Sakai’s motorcycling pedigree isn’t quite as rich as Sato’s, as she took up the sport on a whim after going to a race three years ago and riding a bike for the first time. She quit her sales job (at a travel agency) and decided to turn pro.
“It was really difficult to convince my parents,” Sakai recalled. “But they are really supportive now.”
Sakai named her bike J. Robinson, after Jackie Robinson, the first African-American to play Major League Baseball.
The racers are aware of their responsibilities, both in terms of breaking new ground, and in returning a feminine face to Auto Race. In 1963, 66 women were competing. Unfortunately, Nanae Okamoto, who retired in 1967, was the last of her generation’s female racers. No new female racers would emerge until September 2010, when Sato and Sakai began training at the Auto Race School.
Sato and Sakai were among just 20 out of an initial group of 986, Japan Keirin Authority, Auto Race’s governing body, recognized the commercial value of having women back on the track and went full throttle to encourage them and give the sport a promotional shot in the arm. Sato and Sakai now have their own official blogs where they promote Auto Race and bring people back to the track.

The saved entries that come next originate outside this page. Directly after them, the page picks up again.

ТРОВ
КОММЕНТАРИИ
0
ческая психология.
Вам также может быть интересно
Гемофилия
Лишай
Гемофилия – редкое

Sato’s rookie win, however, earned her only 70,000 yen ($875), which is discouraging considering that all costs involved in Auto Race (including motorcycles and their maintenance) are borne by the racers.
It took more than 43 years for women to return to professional Auto Race. But now Sato and Sakai are reviving up, making their contribution to the rebirth of the female motorcycle racer. And Sato, with her early victory, could hardly provide better inspiration.